Un responsable a exprimé des préoccupations quant à la capacité du conseil à évaluer efficacement sa propre position, affirmant qu’il n’avait pas suffisamment conscience de la gravité de la situation à laquelle il faisait face.
Ce responsable a mentionné un rapport de l’auditeur externe, Ernst & Young, publié en décembre, qui a mis en lumière dix faiblesses « significatives » dans la gestion de l’autorité. Parmi ces faiblesses, on notait l’absence d’un environnement de contrôle interne efficace pour protéger l’argent public.
Il a également indiqué que des investigations approfondies seraient menées sur les décisions relatives aux licences et à l’urbanisme, la gestion des biens communautaires et des subventions, ainsi que sur la question du népotisme dans le recrutement et les promotions.
Une revue de l’association des collectivités locales a souligné que le conseil avait une vue « excessivement optimiste » de ses propres progrès tout en reconnaissant des éléments de « gestion financière solide ».

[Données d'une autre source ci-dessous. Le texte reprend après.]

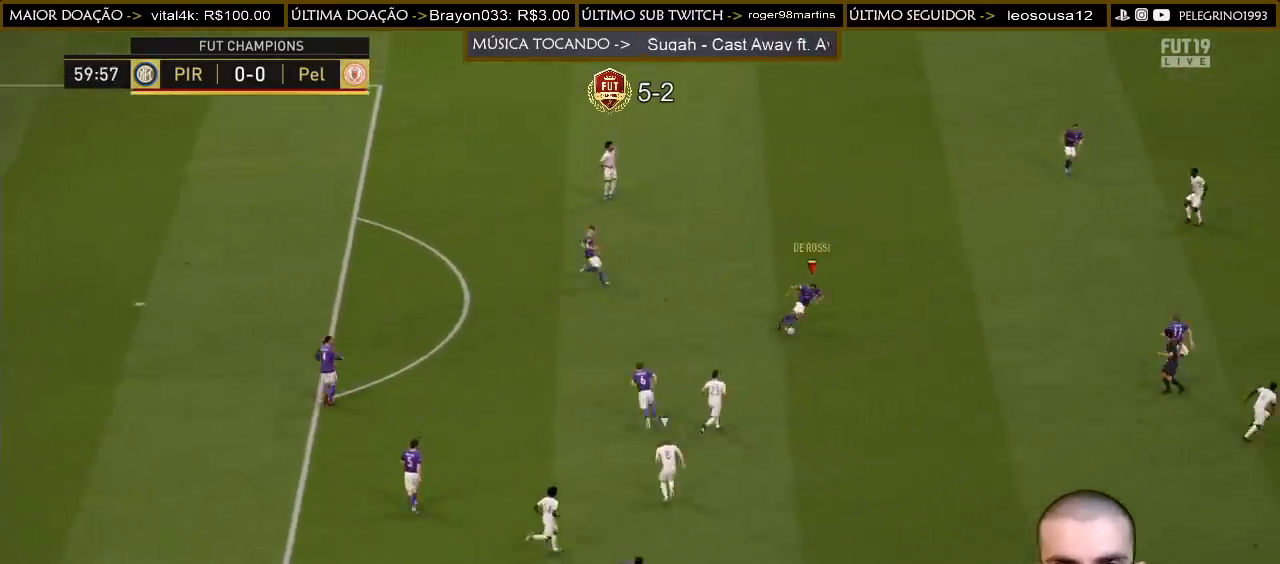
{"buttons": [], "left_stick": "right", "right_stick": "center", "events": [[167, "CROSS", "down"], [267, "CROSS", "up"]]}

Le responsable a donné au conseil et à d’autres parties concernées jusqu’au 2 février pour répondre formellement aux propositions avant de prendre sa décision.
Un porte-parole du conseil de Tower Hamlets a exprimé la satisfaction de l’autorité face à la reconnaissance par le gouvernement de sa volonté de collaborer étroitement avec les délégués et des premiers signes de progrès.
Points importants à retenir
- Le conseil doit améliorer sa capacité d’auto-évaluation pour mieux appréhender ses défis.
- Le rapport d’Ernst & Young souligne des faiblesses majeures dans la gestion financière.
- Des investigations approfondies sont prévues sur plusieurs aspects de la gouvernance.
- Une revue a mis en évidence une gestion financière solide malgré des attentes excessives.
- Le délai fixé pour les réponses aux propositions incite à une prise de conscience rapide des enjeux.
Un tel tableau dessine une réalité inquiétante. Alors que l’on s’interroge sur l’état de nos institutions locales, il devient essentiel de se demander comment ces faiblesses ont pu s’installer et se perpétuer. Ne serions-nous pas, en tant que citoyens, les véritables garants de cette vigilance tant recherchée ? Il est temps de réfléchir à notre rôle pour garantir une gouvernance qui réponde réellement aux attentes et besoins de nos communautés.